In March 2018, a new Drupal core vulnerability (later named Drupalgeddon2) was discovered and marked as Highly Critical by the Drupal team. The vulnerability affected versions < 8.3.9 / < 8.4.6 / < 8.5.1. This article covers how the vulnerability can be manually exploited using Burp Suite. Further details regarding the vulnerability can be found here.

The vulnerable Drupal installation was found on the official website. The application was downloaded and installed on an Ubuntu 16.04 with LAMP.

The Drupalgeddon2 vulnerability allows an attacker to remotely execute commands on the targeted system. In practice, any shell command could be executed with the same privileges as the running web server. This is highly critical, as it does not require any form of authentication.

form_id=user_register_form&_drupal_ajax=1&timezone[a][#lazy_builder][]=passthru&timezone[a][#lazy_builder][][]=ANY_COMMAND_HERE

The payload above can be sent to the webserver as a POST request, which allows any remote attacker to execute system commands.

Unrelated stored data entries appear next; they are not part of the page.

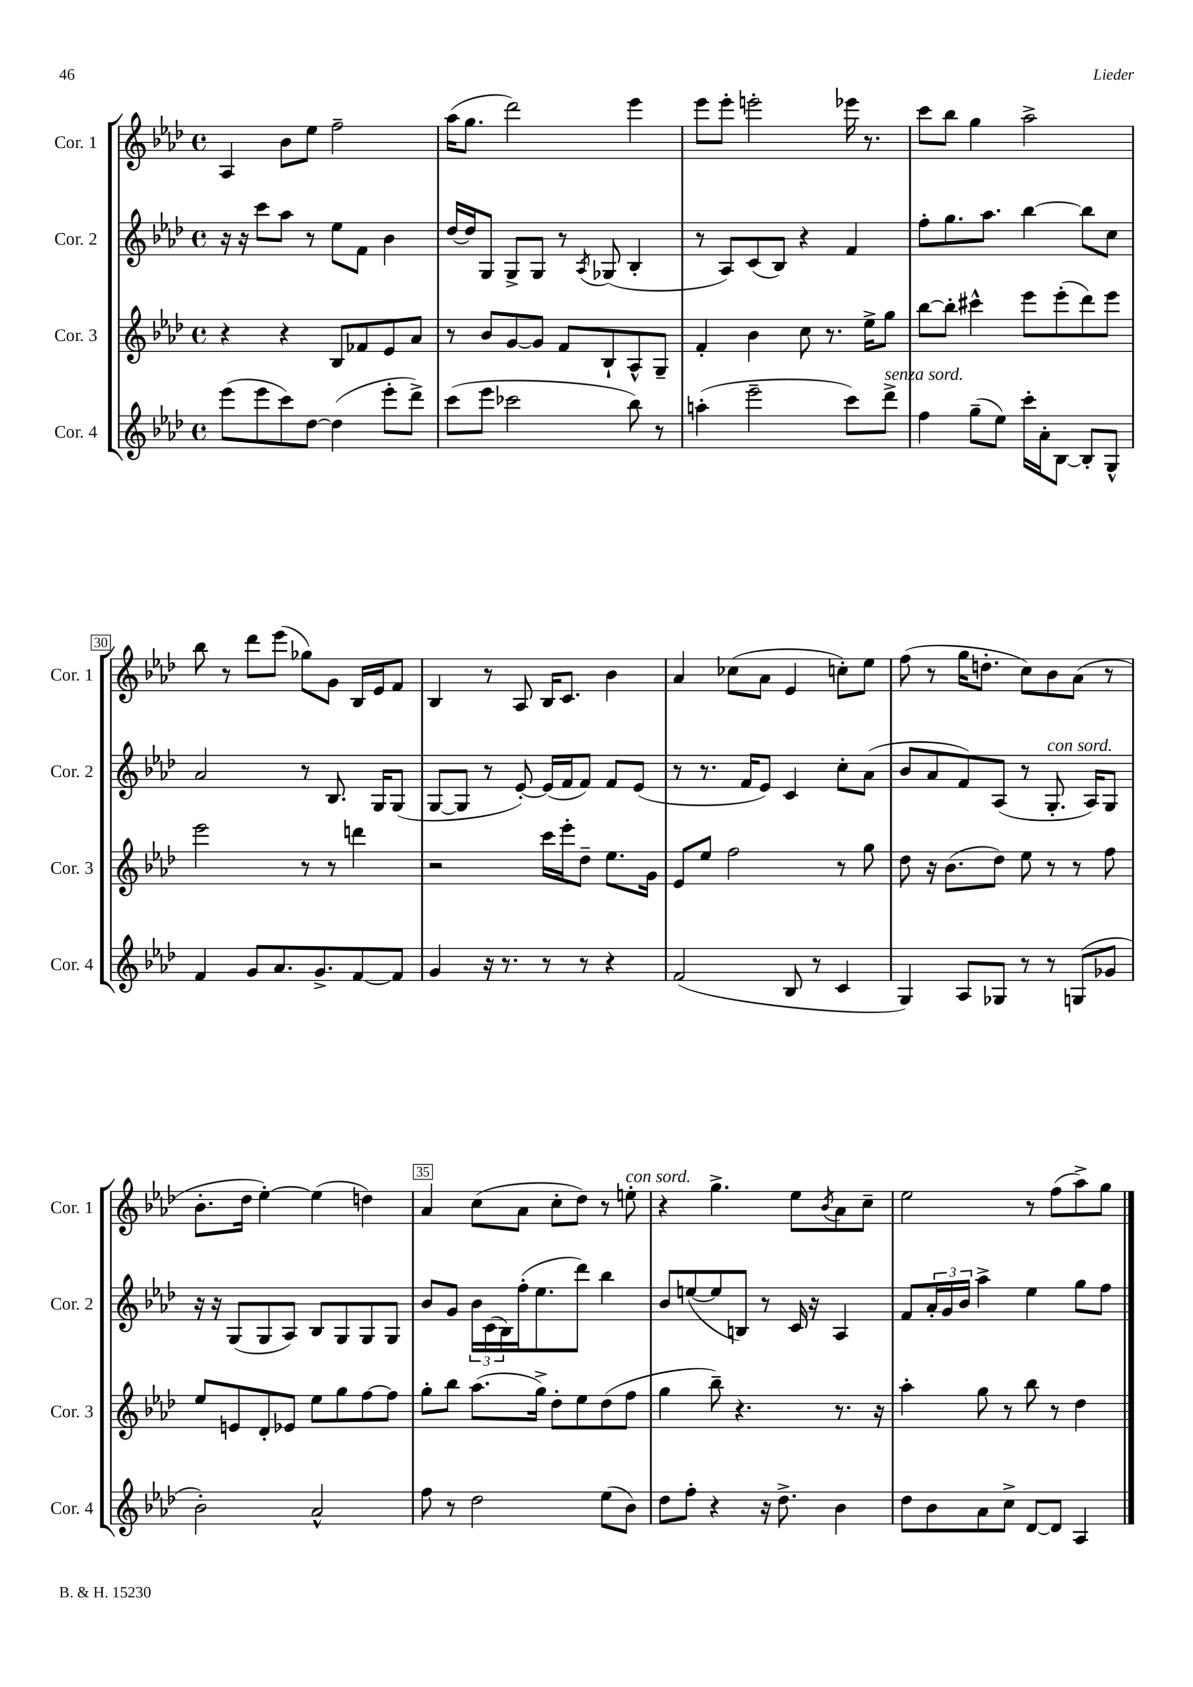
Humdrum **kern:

**kern	**kern	**kern	**kern
*staff4	*staff3	*staff2	*staff1
*clefG2	*clefG2	*clefG2	*clefG2
*k[b-e-a-d-]	*k[b-e-a-d-]	*k[b-e-a-d-]	*k[b-e-a-d-]
*M4/4	*M4/4	*M4/4	*M4/4
*met(c)	*met(c)	*met(c)	*met(c)
(8eee-	4r	16r	4A-
.	.	16r	.
8eee-	.	8ccc	.
8ccc)	4r	8aa-	8b-
[8dd-	.	8r	8ee-
(4dd-]	8B-	8ee-	2ff~
.	8f-	8f	.
8eee-'	8e-	4b-	.
8ddd-^)	8a-	.	.
=	=	=	=
(8ccc	8r	[16dd-	(16aa-
.	.	16dd-]	8.gg
8eee-	8b-	8G	.
2ccc-	[8g	8G^	2ddd-)
.	8g]	8G	.
.	8f	8r	.
.	.	8qA-	.
.	8B-`	(8G-	.
8bb-)	8A-^^	4B-'	4eee-
8r	8G~	.	.
=	=	=	=
(4aa'	4f'	8r	8eee-
.	.	8A-)	8eee-'
2eee-~	4b-	(8c	2eee'
.	.	8B-)	.
.	8cc	4r	.
.	8.r	.	.
8ccc)	.	4f	16eee-
.	16ee-^	.	8.r
8ddd-^	8gg	.	.
=	=	=	=
4ff	[8bb-	8ff'	8ccc
.	8bb-']	8.gg	8bb-
(8gg~	4ccc#^^	.	4gg
.	.	8.aa-	.
8ee-)	.	.	.
16ccc'	8eee-	[4bb-	2aa-^
16a-'	.	.	.
[8B-	(8eee-'	.	.
8B-']	8ddd-)	8bb-]	.
8G^^	8eee-	8cc	.
=	=	=	=
4f	2eee-	2a-	8bb-
.	.	.	8r
8g	.	.	8ddd-
8.a-	.	.	(8eee-
.	8r	8r	8gg-)
8.g^	.	.	.
.	8r	8.B-	8g
[8f	4ddd	.	16B-
.	.	16G	16e-
8f]	.	(8G	8f
=	=	=	=
4g	2r	[8G	4B-
.	.	8G]	.
16r	.	8r	8r
8.r	.	.	.
.	.	[8e-')	8A-
8r	16ccc	(16e-]	16B-
.	16eee-'	16f	8.c
8r	8dd-~	8f)	.
4r	8.ee-	8f	4b-
.	.	(8e-	.
.	16g	.	.
=	=	=	=
(2f	8e-	8r	4a-
.	8ee-	8.r	.
.	2ff	.	(8cc-
.	.	16f	.
.	.	8e-)	8a-
8B-	.	4c	4e-
8r	.	.	.
4c	8r	8cc'	8cc')
.	8gg	(8a-	8ee-
=	=	=	=
4G)	8dd-	8b-	(8ff
.	16r	8a-	8r
.	(8.b-	.	.
8A-	.	8f)	16gg
.	.	.	8.dd'
8G-	8dd-)	(8A-	.
8r	8ee-	8r	8cc)
8r	8r	8.G'	8b-
(8G	8r	.	(8a-
.	.	16A-)	.
8g-	8ff	8G	8r
=	=	=	=
2b-')	8ee-	16r	8.b-'
.	.	16r	.
.	8e	(8G	.
.	.	.	16dd-
.	8d-'	8G	[4ee-')
.	8e-	8A-)	.
2a-^^	8ee-	8B-	(4ee-]
.	8gg	8G	.
.	[8ff	8G	4dd)
.	8ff]	8G	.
=	=	=	=
8ff	8gg'	8b-	4a-
8r	8bb-	8g	.
2dd-	(8.aa-	24b-	(8cc
.	.	(24c	.
.	.	24B-)	.
.	.	(16ff'	8a-
.	16gg^)	8.ee-	.
.	8dd-'	.	8cc'
.	8ee-	8ddd-)	8dd-)
(8ee-	(8dd-	4bb-	8r
8b-)	8ff	.	8ee'
=	=	=	=
8dd-	4gg	8b-	4r
8ff'	.	([8ee	.
4r	8bb-~)	8ee]	4.gg^
.	4.r	8B)	.
16r	.	8r	.
8.dd-^	.	.	.
.	.	16c	8ee-
.	.	16r	.
.	.	.	8qb-
4b-	8.r	4A-	8a-
.	.	.	8cc~
.	16r	.	.
=	=	=	=
8dd-	4aa-'	8f	2ee-
8b-	.	24a-'	.
.	.	24g	.
.	.	24b-	.
8a-	8gg	4aa-^	.
8cc^	8r	.	.
[8d-	8bb-	4ee-	8r
8d-]	8r	.	(8ff
4A-	4dd-	8gg	8aa-^)
.	.	8ff	8gg
==	==	==	==
*-	*-	*-	*-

A specially crafted POST request is required to execute commands on the targeted system, as shown in the image above. The command will echo some text into test.txt, as a proof of concept.

Furthermore, the file text.txt is located on the web server. This confirms that the server is successfully executing the parsed commands from Burp Suite.

Reading internal system files, such as /etc/passwd can also be conducted by exploiting the same vulnerability. This could also allow an attacker to read the settings.php configuration file or other sensitive content located on the system.

If traditional tools (such as wget) are installed on the system, they can be used to download a reverse shell, as shown in the image above. The attacker can, for example, host the payload on a web server. This would allow an attacker to achieve a meterpreter shell on the targeted system.

If wget is not installed, another method is to use create a netcat listener on the targeted system. The attacker can then transfer the payload using netcat as well.

Start Metasploit’s multi/handler, set the appropriate values, and visit http://192.168.0.49/meterpreter.php to trigger the payload.

However, what if there are no appropriate system tools available on the targeted system? The payload can then be encoded with base64. The image above shows how the payload is decoded before being assigned as shell.php.

Moreover, the base64 payload was successfully decoded and stored by the targeted system. Visting http://192.168.0.49/shell.php triggered the payload and connected to the netcat listener on port 1234.

Conclusion

CVE-2018-7600 is both a serious and interesting vulnerability. It can be exploited using a variety of methods, as demonstrated in the article. The exploit itself is not complex and is publicly available in, for example, the Exploit Database.